Maybe we should hold fire until the truth of time has been told, let’s not preach a revolution until facts have been established on the clock by more riders – forget the current XC World Cup and World Champion Jaroslav Kulhavy for a second – but winning the big–wheel–way might be the tipping point.

And why not do things at a different pace anyway? I’m not just talking climbing and singletrack riding either, although both benefit from having 29” wheels. Out with old in with the new, let’s increase the horror of roots (maybe someone could inform the Champery track builders) rather than cut them out. Roots could become part of everyday trail centre riding rather than the ‘road biking on dirt with berms and rollers’ that we have on our diet, and a perception fiercely associated with 29. On the downhill circuit the jumps could be bigger, the speeds faster…

Not so hasty, nobody yet knows how good the next generation of bikes will be. Fine–tuning and suitability of the 160mm 29” stock will take time, and in a way the steady industry feeder system from trail up is a better way to harden and mature the stock. Progress has to come to 150mm in small steps. Nobody actually knows all the answers to all the 29 questions being posed, I’d imagine enduro and downhill is climbing the deep curve at the moment across both sides of the Atlantic. Wheels will become stronger, componentry even lighter.

It will take time to get the geometry right, but there is some good stuff here that we have found with these trail bike 29’ers, that said, many are simply light–years away from any kind of balance.
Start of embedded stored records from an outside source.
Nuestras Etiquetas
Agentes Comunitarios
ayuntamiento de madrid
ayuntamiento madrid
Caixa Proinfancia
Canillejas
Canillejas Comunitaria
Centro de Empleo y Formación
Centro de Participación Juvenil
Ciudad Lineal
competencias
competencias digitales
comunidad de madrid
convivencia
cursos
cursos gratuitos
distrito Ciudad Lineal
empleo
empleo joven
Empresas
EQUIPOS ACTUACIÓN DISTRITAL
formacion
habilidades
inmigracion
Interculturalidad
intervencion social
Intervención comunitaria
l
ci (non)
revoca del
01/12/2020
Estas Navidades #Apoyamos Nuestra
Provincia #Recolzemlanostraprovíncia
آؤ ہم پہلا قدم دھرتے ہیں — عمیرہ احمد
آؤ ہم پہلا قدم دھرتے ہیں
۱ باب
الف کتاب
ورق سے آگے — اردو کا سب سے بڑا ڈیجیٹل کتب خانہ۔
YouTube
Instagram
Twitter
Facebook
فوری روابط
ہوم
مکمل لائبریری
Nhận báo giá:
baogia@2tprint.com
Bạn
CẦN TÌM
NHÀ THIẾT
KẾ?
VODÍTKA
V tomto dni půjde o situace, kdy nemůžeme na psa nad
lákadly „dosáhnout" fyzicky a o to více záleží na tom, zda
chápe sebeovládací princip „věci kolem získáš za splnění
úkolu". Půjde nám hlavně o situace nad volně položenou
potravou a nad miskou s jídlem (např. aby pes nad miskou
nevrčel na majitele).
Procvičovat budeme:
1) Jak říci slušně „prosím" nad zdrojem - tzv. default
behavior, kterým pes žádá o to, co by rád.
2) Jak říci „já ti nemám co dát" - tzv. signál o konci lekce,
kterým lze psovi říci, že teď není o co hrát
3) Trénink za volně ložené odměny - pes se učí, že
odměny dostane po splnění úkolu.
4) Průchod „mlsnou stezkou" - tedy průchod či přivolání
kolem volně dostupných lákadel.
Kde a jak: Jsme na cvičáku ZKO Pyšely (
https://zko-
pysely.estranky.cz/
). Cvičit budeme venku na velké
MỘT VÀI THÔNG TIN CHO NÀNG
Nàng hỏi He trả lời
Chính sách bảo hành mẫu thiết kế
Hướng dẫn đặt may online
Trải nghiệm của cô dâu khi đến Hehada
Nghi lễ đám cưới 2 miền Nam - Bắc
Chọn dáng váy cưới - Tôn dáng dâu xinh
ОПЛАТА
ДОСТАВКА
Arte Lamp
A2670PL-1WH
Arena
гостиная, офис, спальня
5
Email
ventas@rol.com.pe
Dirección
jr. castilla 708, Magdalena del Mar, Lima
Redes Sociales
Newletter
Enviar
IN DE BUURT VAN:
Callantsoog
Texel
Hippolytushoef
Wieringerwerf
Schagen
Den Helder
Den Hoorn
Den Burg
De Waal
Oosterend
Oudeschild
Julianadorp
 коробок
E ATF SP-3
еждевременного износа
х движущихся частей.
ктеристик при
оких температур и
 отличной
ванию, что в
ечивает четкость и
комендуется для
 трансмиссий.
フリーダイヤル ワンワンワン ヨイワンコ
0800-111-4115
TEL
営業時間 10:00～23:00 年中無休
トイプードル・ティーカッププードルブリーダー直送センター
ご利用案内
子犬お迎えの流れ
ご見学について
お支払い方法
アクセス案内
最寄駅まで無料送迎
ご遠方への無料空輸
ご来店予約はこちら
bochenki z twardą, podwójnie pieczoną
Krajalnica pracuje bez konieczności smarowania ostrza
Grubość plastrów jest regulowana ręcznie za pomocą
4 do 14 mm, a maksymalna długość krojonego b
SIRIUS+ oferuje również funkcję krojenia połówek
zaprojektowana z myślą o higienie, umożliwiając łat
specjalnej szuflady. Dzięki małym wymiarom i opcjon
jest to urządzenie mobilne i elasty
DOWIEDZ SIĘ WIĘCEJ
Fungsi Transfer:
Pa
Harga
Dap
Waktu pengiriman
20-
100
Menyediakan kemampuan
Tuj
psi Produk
But soon, very soon, the 26” trail bike will be seen as something of a specialist breed.

Industry testers may now find themselves way out of their comfort zones in terms of bike tests, for the call of the 29” speed and smoothness is ever present. What decisions will they be making on 26 versus 29? Will the tests continue to think outside the box but work within it – set of 26”ers one month, a set of 29 the next? I have my own concerns on the adjustment between the two, although I find a 120mm 29 rather like a 26 downhill bike, for many reasons.

Might the local 29 riders push the envelope, bring on ever increasingly off–the–level cambers, rootier descents? Will the 26 become out of its depth? How will tyres progress? The truth is nobody knows how good the next generation of bikes will be. I await the 150mm box from LAX eagerly but for now I’d highly recommend anyone looking for a trail bike to try a 29’er.